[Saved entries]
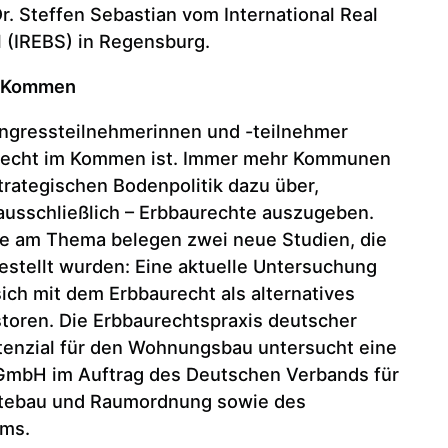
. Steffen Sebastian vom International Real
 (IREBS) in Regensburg.
m Kommen
ongressteilnehmerinnen und -teilnehmer
urecht im Kommen ist. Immer mehr Kommunen
trategischen Bodenpolitik dazu über,
ausschließlich – Erbbaurechte auszugeben.
se am Thema belegen zwei neue Studien, die
stellt wurden: Eine aktuelle Untersuchung
sich mit dem Erbbaurecht als alternatives
storen. Die Erbbaurechtspraxis deutscher
nzial für den Wohnungsbau untersucht eine
GmbH im Auftrag des Deutschen Verbands für
ebau und Raumordnung sowie des
ums.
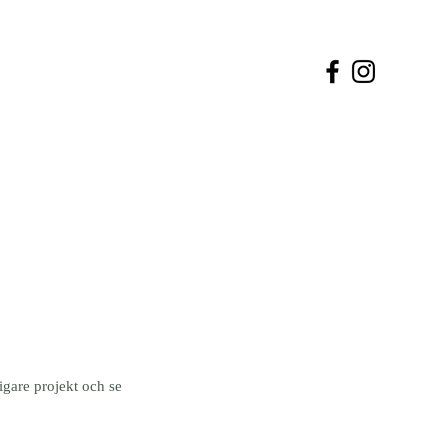
Tel: 072 021 38 50
Kontakt
igare projekt och se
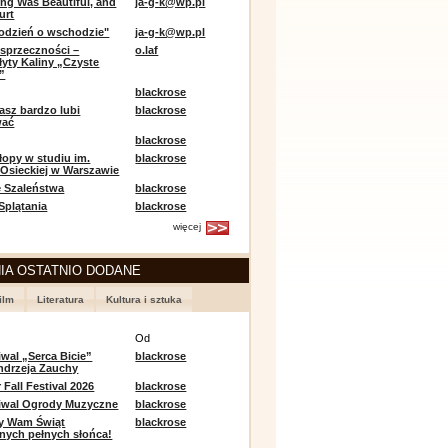
ing Was Beautiful, and
ja-g-k@wp.pl
urt
odzień o wschodzie"
ja-g-k@wp.pl
sprzeczności –
o.laf
łyty Kaliny „Czyste
”
blackrose
asz bardzo lubi
blackrose
wać
blackrose
opy w studiu im.
blackrose
 Osieckiej w Warszawie
 Szaleństwa
blackrose
 Splątania
blackrose
więcej
IA OSTATNIO DODANE
ilm
Literatura
Kultura i sztuka
e
Od
iwal „Serca Bicie”
blackrose
ndrzeja Zauchy
Fall Festival 2026
blackrose
tiwal Ogrody Muzyczne
blackrose
y Wam Świąt
blackrose
nych pełnych słońca!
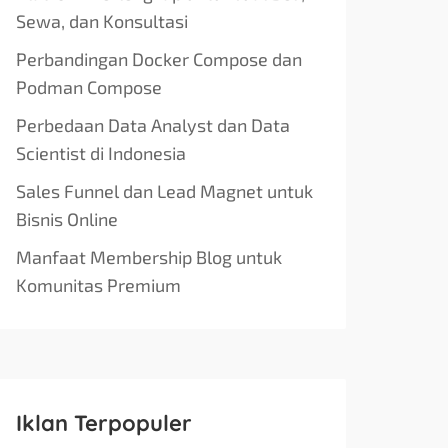
Sewa, dan Konsultasi
Perbandingan Docker Compose dan
Podman Compose
Perbedaan Data Analyst dan Data
Scientist di Indonesia
Sales Funnel dan Lead Magnet untuk
Bisnis Online
Manfaat Membership Blog untuk
Komunitas Premium
Iklan Terpopuler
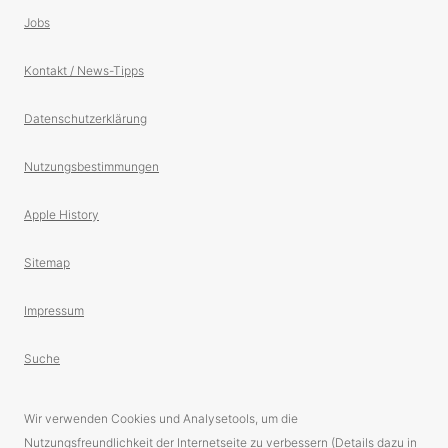
Jobs
Kontakt / News-Tipps
Datenschutzerklärung
Nutzungsbestimmungen
Apple History
Sitemap
Impressum
Suche
Wir verwenden Cookies und Analysetools, um die
Nutzungsfreundlichkeit der Internetseite zu verbessern (Details dazu in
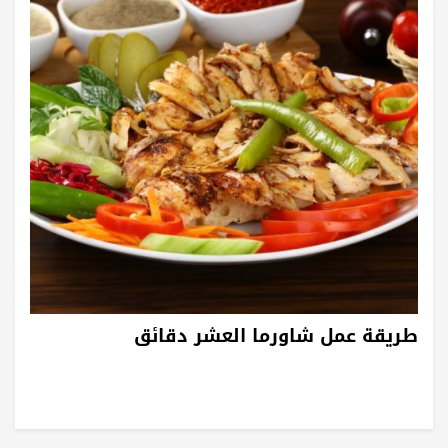
طريقة عمل شاورما العشر دقائق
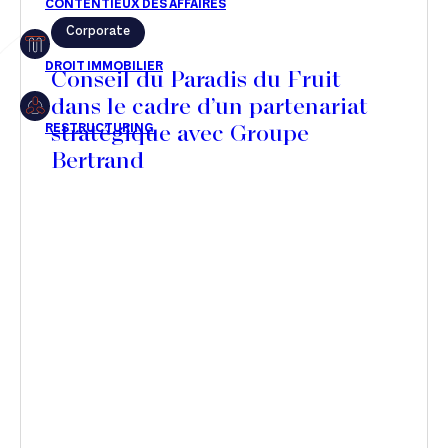
Corporate
Restructuring
Conseil du Paradis du Fruit
dans le cadre d’un partenariat
stratégique avec Groupe
Article
Bertrand
Cabinet
Presse
Récompense
Transaction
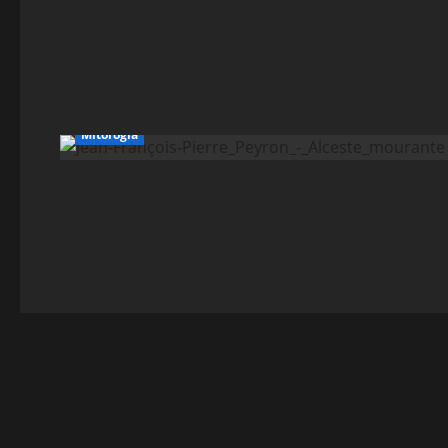
Mitologia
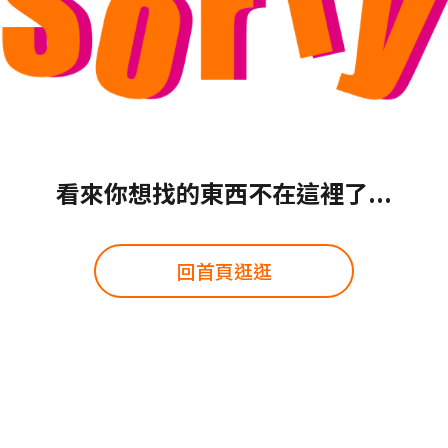
看來你想找的東西不在這裡了...
回首頁逛逛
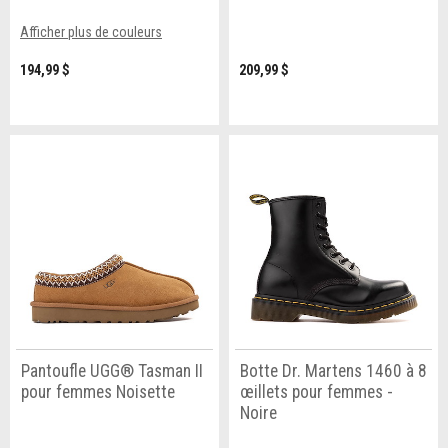
Afficher plus de couleurs
194,99 $
209,99 $
Pantoufle UGG® Tasman II
Botte Dr. Martens 1460 à 8
pour femmes Noisette
œillets pour femmes -
Noire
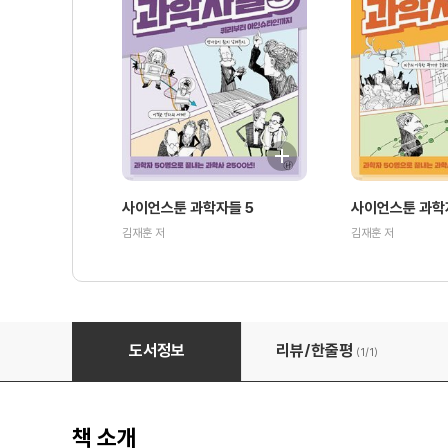
사이언스툰 과학자들 5
사이언스툰 과학
김재훈 저
김재훈 저
사이언스툰 과학자들 1
도서정보
리뷰/한줄평
(1/
1
)
책 소개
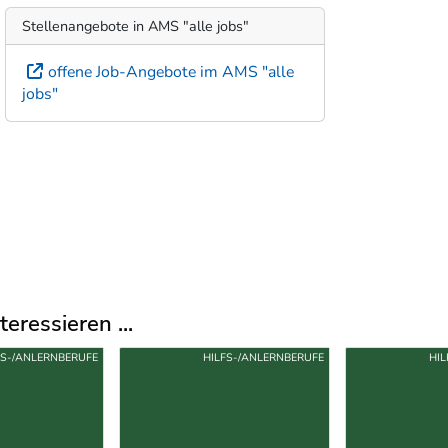
Stellenangebote in AMS "alle jobs"
offene Job-Angebote im AMS "alle
jobs"
eressieren ...
FS-/ANLERNBERUFE
HILFS-/ANLERNBERUFE
HIL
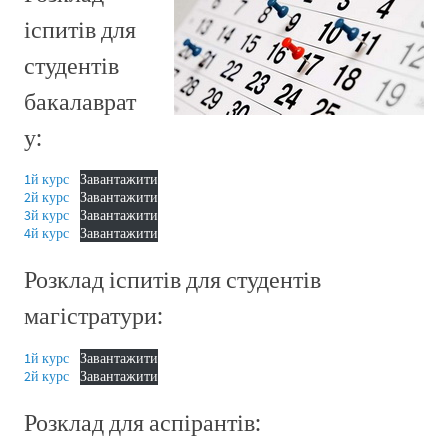
іспитів для
студентів
бакалаврат
у:
1й курс
Завантажити
2й курс
Завантажити
3й курс
Завантажити
4й курс
Завантажити
Розклад іспитів для студентів
магістратури:
1й курс
Завантажити
2й курс
Завантажити
Розклад для аспірантів:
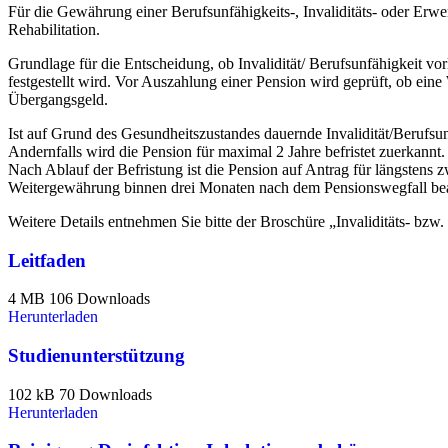
Für die Gewährung einer Berufsunfähigkeits-, Invaliditäts- oder Erwer
Rehabilitation.
Grundlage für die Entscheidung, ob Invalidität/ Berufsunfähigkeit vorl
festgestellt wird. Vor Auszahlung einer Pension wird geprüft, ob eine
Übergangsgeld.
Ist auf Grund des Gesundheitszustandes dauernde Invalidität/Berufsu
Andernfalls wird die Pension für maximal 2 Jahre befristet zuerkannt.
Nach Ablauf der Befristung ist die Pension auf Antrag für längstens 
Weitergewährung binnen drei Monaten nach dem Pensionswegfall bea
Weitere Details entnehmen Sie bitte der Broschüre „Invaliditäts- bzw.
Leitfaden
4 MB
106 Downloads
Herunterladen
Studienunterstützung
102 kB
70 Downloads
Herunterladen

__WHAT YOU HAVE TO DO__.
Please reproduce the records above exactly, leaving out every picture.

__EXERCISE SOLUTION__.
. Steffen Sebastian vom International Real
 (IREBS) in Regensburg.
m Kommen
ongressteilnehmerinnen und -teilnehmer
urecht im Kommen ist. Immer mehr Kommunen
trategischen Bodenpolitik dazu über,
ausschließlich – Erbbaurechte auszugeben.
se am Thema belegen zwei neue Studien, die
stellt wurden: Eine aktuelle Untersuchung
sich mit dem Erbbaurecht als alternatives
storen. Die Erbbaurechtspraxis deutscher
nzial für den Wohnungsbau untersucht eine
GmbH im Auftrag des Deutschen Verbands für
ebau und Raumordnung sowie des
ums.
Tel: 072 021 38 50
Kontakt
igare projekt och se
ing Was Beautiful, and
ja-g-k@wp.pl
urt
odzień o wschodzie"
ja-g-k@wp.pl
sprzeczności –
o.laf
łyty Kaliny „Czyste
”
blackrose
asz bardzo lubi
blackrose
wać
blackrose
opy w studiu im.
blackrose
 Osieckiej w Warszawie
 Szaleństwa
blackrose
 Splątania
blackrose
więcej
IA OSTATNIO DODANE
ilm
Literatura
Kultura i sztuka
e
Od
iwal „Serca Bicie”
blackrose
ndrzeja Zauchy
Fall Festival 2026
blackrose
tiwal Ogrody Muzyczne
blackrose
y Wam Świąt
blackrose
nych pełnych słońca!
Sewa, dan Konsultasi
Perbandingan Docker Compose dan
Podman Compose
Perbedaan Data Analyst dan Data
Scientist di Indonesia
Sales Funnel dan Lead Magnet untuk
Bisnis Online
Manfaat Membership Blog untuk
Komunitas Premium
Iklan Terpopuler
Jobs
Kontakt / News-Tipps
Datenschutzerklärung
Nutzungsbestimmungen
Apple History
Sitemap
Impressum
Suche
Wir verwenden Cookies und Analysetools, um die
Nutzungsfreundlichkeit der Internetseite zu verbessern (Details dazu in
طريقة عمل شاورما العشر دقائق
Corporate
Restructuring
Conseil du Paradis du Fruit
dans le cadre d’un partenariat
stratégique avec Groupe
Article
Bertrand
Cabinet
Presse
Récompense
Transaction
Mitologia
看來你想找的東西不在這裡了...
回首頁逛逛
Afficher plus de couleurs
194,99 $
209,99 $
Pantoufle UGG® Tasman II
Botte Dr. Martens 1460 à 8
pour femmes Noisette
œillets pour femmes -
Noire
사이언스툰 과학자들 5
사이언스툰 과학
김재훈 저
김재훈 저
사이언스툰 과학자들 1
도서정보
리뷰/한줄평
(1/
1
)
책 소개
Stellenangebote in AMS "alle jobs"
offene Job-Angebote im AMS "alle
jobs"
eressieren ...
FS-/ANLERNBERUFE
HILFS-/ANLERNBERUFE
HIL
іспитів для
студентів
бакалаврат
у:
1й курс
Завантажити
2й курс
Завантажити
3й курс
Завантажити
4й курс
Завантажити
Розклад іспитів для студентів
магістратури:
1й курс
Завантажити
2й курс
Завантажити
Розклад для аспірантів:
Für die Gewährung einer Berufsunfähigkeits-, Invaliditäts- oder Erwer
Rehabilitation.
Grundlage für die Entscheidung, ob Invalidität/ Berufsunfähigkeit vorl
festgestellt wird. Vor Auszahlung einer Pension wird geprüft, ob eine
Übergangsgeld.
Ist auf Grund des Gesundheitszustandes dauernde Invalidität/Berufsu
Andernfalls wird die Pension für maximal 2 Jahre befristet zuerkannt.
Nach Ablauf der Befristung ist die Pension auf Antrag für längstens 
Weitergewährung binnen drei Monaten nach dem Pensionswegfall bea
Weitere Details entnehmen Sie bitte der Broschüre „Invaliditäts- bzw.
Leitfaden
4 MB
106 Downloads
Herunterladen
Studienunterstützung
102 kB
70 Downloads
Herunterladen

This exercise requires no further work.